WHAT TO WORK ON –
Print the listing in full, keeping every line exactly as it is.
>>>
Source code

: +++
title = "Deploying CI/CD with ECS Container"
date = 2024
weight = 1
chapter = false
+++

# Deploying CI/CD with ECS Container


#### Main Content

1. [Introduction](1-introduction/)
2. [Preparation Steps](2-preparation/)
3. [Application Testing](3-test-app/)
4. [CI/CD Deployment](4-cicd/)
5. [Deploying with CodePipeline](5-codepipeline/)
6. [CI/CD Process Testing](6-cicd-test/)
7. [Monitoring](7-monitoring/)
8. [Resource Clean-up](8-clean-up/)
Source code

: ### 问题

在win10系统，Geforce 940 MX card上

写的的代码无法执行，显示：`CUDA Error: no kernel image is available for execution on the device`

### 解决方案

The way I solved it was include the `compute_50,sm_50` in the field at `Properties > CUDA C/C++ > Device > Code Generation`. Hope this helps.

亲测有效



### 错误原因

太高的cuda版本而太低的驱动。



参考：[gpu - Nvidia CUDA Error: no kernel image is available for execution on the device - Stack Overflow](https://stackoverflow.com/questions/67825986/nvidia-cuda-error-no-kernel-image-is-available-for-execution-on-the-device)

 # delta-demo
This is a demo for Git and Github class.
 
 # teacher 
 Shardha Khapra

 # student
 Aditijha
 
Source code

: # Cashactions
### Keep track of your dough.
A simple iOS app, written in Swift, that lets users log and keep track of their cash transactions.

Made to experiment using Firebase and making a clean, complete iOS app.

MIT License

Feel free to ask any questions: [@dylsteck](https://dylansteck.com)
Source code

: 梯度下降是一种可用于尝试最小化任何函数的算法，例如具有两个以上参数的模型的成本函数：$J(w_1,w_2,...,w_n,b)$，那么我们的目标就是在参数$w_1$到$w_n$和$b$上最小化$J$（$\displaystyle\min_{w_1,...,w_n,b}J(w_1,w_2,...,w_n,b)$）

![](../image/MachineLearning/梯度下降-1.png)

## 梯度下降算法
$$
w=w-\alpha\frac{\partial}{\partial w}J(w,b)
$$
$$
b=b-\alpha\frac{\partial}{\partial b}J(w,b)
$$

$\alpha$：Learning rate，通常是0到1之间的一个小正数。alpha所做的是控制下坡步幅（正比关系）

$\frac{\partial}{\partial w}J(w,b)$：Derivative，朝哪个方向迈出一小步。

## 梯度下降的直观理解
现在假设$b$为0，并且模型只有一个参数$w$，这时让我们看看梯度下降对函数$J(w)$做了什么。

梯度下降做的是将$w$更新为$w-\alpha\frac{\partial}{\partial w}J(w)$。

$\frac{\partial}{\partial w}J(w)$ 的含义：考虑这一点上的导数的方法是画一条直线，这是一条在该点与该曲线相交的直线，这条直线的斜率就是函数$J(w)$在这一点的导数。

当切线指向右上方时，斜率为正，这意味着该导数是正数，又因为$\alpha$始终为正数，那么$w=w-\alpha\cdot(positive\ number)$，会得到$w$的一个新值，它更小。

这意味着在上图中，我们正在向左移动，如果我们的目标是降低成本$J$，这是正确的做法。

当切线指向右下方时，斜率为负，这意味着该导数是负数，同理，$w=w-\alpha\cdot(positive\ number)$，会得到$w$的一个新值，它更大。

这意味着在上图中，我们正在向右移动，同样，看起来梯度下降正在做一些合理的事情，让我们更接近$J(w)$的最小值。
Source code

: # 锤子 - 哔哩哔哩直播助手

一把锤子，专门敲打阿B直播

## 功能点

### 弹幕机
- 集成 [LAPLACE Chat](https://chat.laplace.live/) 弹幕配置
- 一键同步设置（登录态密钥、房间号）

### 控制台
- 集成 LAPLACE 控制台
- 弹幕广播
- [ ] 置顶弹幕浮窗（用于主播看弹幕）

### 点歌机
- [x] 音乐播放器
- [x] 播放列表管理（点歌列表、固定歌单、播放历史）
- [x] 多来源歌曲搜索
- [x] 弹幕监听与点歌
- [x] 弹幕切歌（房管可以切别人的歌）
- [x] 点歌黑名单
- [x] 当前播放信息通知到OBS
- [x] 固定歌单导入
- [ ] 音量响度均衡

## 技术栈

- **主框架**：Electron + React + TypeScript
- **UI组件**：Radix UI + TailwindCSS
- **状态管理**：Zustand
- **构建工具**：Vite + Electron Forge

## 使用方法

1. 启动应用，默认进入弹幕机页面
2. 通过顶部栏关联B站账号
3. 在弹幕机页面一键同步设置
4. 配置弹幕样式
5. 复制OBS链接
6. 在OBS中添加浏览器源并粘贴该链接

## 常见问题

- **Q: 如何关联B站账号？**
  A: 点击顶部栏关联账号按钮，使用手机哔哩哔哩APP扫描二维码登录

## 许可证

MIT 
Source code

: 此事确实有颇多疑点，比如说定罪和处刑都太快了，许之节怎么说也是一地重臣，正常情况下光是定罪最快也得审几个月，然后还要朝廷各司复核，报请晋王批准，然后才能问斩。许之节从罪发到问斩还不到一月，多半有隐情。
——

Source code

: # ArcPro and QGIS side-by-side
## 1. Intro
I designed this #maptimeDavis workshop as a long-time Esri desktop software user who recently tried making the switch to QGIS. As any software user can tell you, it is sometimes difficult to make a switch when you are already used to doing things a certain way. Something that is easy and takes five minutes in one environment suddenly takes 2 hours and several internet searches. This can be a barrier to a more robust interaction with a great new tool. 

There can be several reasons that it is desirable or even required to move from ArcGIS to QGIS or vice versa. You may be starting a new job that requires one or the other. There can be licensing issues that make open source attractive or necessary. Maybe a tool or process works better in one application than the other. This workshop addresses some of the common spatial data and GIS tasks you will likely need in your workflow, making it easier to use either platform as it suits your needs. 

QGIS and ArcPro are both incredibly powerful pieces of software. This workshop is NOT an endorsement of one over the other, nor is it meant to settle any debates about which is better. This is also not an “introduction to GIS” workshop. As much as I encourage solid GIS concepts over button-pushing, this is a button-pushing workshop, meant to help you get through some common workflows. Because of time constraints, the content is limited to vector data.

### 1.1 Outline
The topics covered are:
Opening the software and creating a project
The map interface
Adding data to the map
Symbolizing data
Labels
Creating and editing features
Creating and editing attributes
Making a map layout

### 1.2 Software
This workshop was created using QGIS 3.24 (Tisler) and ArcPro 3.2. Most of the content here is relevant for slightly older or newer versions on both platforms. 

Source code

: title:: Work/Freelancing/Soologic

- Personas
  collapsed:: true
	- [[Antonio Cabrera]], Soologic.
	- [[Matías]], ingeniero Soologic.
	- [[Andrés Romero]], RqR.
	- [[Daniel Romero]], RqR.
<<<
SOLUTION TO THE EXERCISE –
Source code

: +++
title = "Deploying CI/CD with ECS Container"
date = 2024
weight = 1
chapter = false
+++

# Deploying CI/CD with ECS Container


#### Main Content

1. [Introduction](1-introduction/)
2. [Preparation Steps](2-preparation/)
3. [Application Testing](3-test-app/)
4. [CI/CD Deployment](4-cicd/)
5. [Deploying with CodePipeline](5-codepipeline/)
6. [CI/CD Process Testing](6-cicd-test/)
7. [Monitoring](7-monitoring/)
8. [Resource Clean-up](8-clean-up/)
Source code

: ### 问题

在win10系统，Geforce 940 MX card上

写的的代码无法执行，显示：`CUDA Error: no kernel image is available for execution on the device`

### 解决方案

The way I solved it was include the `compute_50,sm_50` in the field at `Properties > CUDA C/C++ > Device > Code Generation`. Hope this helps.

亲测有效



### 错误原因

太高的cuda版本而太低的驱动。



参考：[gpu - Nvidia CUDA Error: no kernel image is available for execution on the device - Stack Overflow](https://stackoverflow.com/questions/67825986/nvidia-cuda-error-no-kernel-image-is-available-for-execution-on-the-device)

 # delta-demo
This is a demo for Git and Github class.
 
 # teacher 
 Shardha Khapra

 # student
 Aditijha
 
Source code

: # Cashactions
### Keep track of your dough.
A simple iOS app, written in Swift, that lets users log and keep track of their cash transactions.

Made to experiment using Firebase and making a clean, complete iOS app.

MIT License

Feel free to ask any questions: [@dylsteck](https://dylansteck.com)
Source code

: 梯度下降是一种可用于尝试最小化任何函数的算法，例如具有两个以上参数的模型的成本函数：$J(w_1,w_2,...,w_n,b)$，那么我们的目标就是在参数$w_1$到$w_n$和$b$上最小化$J$（$\displaystyle\min_{w_1,...,w_n,b}J(w_1,w_2,...,w_n,b)$）

![](../image/MachineLearning/梯度下降-1.png)

## 梯度下降算法
$$
w=w-\alpha\frac{\partial}{\partial w}J(w,b)
$$
$$
b=b-\alpha\frac{\partial}{\partial b}J(w,b)
$$

$\alpha$：Learning rate，通常是0到1之间的一个小正数。alpha所做的是控制下坡步幅（正比关系）

$\frac{\partial}{\partial w}J(w,b)$：Derivative，朝哪个方向迈出一小步。

## 梯度下降的直观理解
现在假设$b$为0，并且模型只有一个参数$w$，这时让我们看看梯度下降对函数$J(w)$做了什么。

梯度下降做的是将$w$更新为$w-\alpha\frac{\partial}{\partial w}J(w)$。

$\frac{\partial}{\partial w}J(w)$ 的含义：考虑这一点上的导数的方法是画一条直线，这是一条在该点与该曲线相交的直线，这条直线的斜率就是函数$J(w)$在这一点的导数。

当切线指向右上方时，斜率为正，这意味着该导数是正数，又因为$\alpha$始终为正数，那么$w=w-\alpha\cdot(positive\ number)$，会得到$w$的一个新值，它更小。

这意味着在上图中，我们正在向左移动，如果我们的目标是降低成本$J$，这是正确的做法。

当切线指向右下方时，斜率为负，这意味着该导数是负数，同理，$w=w-\alpha\cdot(positive\ number)$，会得到$w$的一个新值，它更大。

这意味着在上图中，我们正在向右移动，同样，看起来梯度下降正在做一些合理的事情，让我们更接近$J(w)$的最小值。
Source code

: # 锤子 - 哔哩哔哩直播助手

一把锤子，专门敲打阿B直播

## 功能点

### 弹幕机
- 集成 [LAPLACE Chat](https://chat.laplace.live/) 弹幕配置
- 一键同步设置（登录态密钥、房间号）

### 控制台
- 集成 LAPLACE 控制台
- 弹幕广播
- [ ] 置顶弹幕浮窗（用于主播看弹幕）

### 点歌机
- [x] 音乐播放器
- [x] 播放列表管理（点歌列表、固定歌单、播放历史）
- [x] 多来源歌曲搜索
- [x] 弹幕监听与点歌
- [x] 弹幕切歌（房管可以切别人的歌）
- [x] 点歌黑名单
- [x] 当前播放信息通知到OBS
- [x] 固定歌单导入
- [ ] 音量响度均衡

## 技术栈

- **主框架**：Electron + React + TypeScript
- **UI组件**：Radix UI + TailwindCSS
- **状态管理**：Zustand
- **构建工具**：Vite + Electron Forge

## 使用方法

1. 启动应用，默认进入弹幕机页面
2. 通过顶部栏关联B站账号
3. 在弹幕机页面一键同步设置
4. 配置弹幕样式
5. 复制OBS链接
6. 在OBS中添加浏览器源并粘贴该链接

## 常见问题

- **Q: 如何关联B站账号？**
  A: 点击顶部栏关联账号按钮，使用手机哔哩哔哩APP扫描二维码登录

## 许可证

MIT 
Source code

: 此事确实有颇多疑点，比如说定罪和处刑都太快了，许之节怎么说也是一地重臣，正常情况下光是定罪最快也得审几个月，然后还要朝廷各司复核，报请晋王批准，然后才能问斩。许之节从罪发到问斩还不到一月，多半有隐情。
——

Source code

: # ArcPro and QGIS side-by-side
## 1. Intro
I designed this #maptimeDavis workshop as a long-time Esri desktop software user who recently tried making the switch to QGIS. As any software user can tell you, it is sometimes difficult to make a switch when you are already used to doing things a certain way. Something that is easy and takes five minutes in one environment suddenly takes 2 hours and several internet searches. This can be a barrier to a more robust interaction with a great new tool. 

There can be several reasons that it is desirable or even required to move from ArcGIS to QGIS or vice versa. You may be starting a new job that requires one or the other. There can be licensing issues that make open source attractive or necessary. Maybe a tool or process works better in one application than the other. This workshop addresses some of the common spatial data and GIS tasks you will likely need in your workflow, making it easier to use either platform as it suits your needs. 

QGIS and ArcPro are both incredibly powerful pieces of software. This workshop is NOT an endorsement of one over the other, nor is it meant to settle any debates about which is better. This is also not an “introduction to GIS” workshop. As much as I encourage solid GIS concepts over button-pushing, this is a button-pushing workshop, meant to help you get through some common workflows. Because of time constraints, the content is limited to vector data.

### 1.1 Outline
The topics covered are:
Opening the software and creating a project
The map interface
Adding data to the map
Symbolizing data
Labels
Creating and editing features
Creating and editing attributes
Making a map layout

### 1.2 Software
This workshop was created using QGIS 3.24 (Tisler) and ArcPro 3.2. Most of the content here is relevant for slightly older or newer versions on both platforms. 

Source code

: title:: Work/Freelancing/Soologic

- Personas
  collapsed:: true
	- [[Antonio Cabrera]], Soologic.
	- [[Matías]], ingeniero Soologic.
	- [[Andrés Romero]], RqR.
	- [[Daniel Romero]], RqR.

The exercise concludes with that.